• Job item:
Quote the text of every item below word for word, keeping each line as it appears.

• Extracted information:
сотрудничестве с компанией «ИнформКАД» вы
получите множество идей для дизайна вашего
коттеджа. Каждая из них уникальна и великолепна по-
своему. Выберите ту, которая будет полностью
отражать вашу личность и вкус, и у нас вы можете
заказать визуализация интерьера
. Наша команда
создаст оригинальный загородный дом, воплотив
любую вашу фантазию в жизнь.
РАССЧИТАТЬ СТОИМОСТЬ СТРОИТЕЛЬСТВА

• Answer box:
сотрудничестве с компанией «ИнформКАД» вы
получите множество идей для дизайна вашего
коттеджа. Каждая из них уникальна и великолепна по-
своему. Выберите ту, которая будет полностью
отражать вашу личность и вкус, и у нас вы можете
заказать визуализация интерьера
. Наша команда
создаст оригинальный загородный дом, воплотив
любую вашу фантазию в жизнь.
РАССЧИТАТЬ СТОИМОСТЬ СТРОИТЕЛЬСТВА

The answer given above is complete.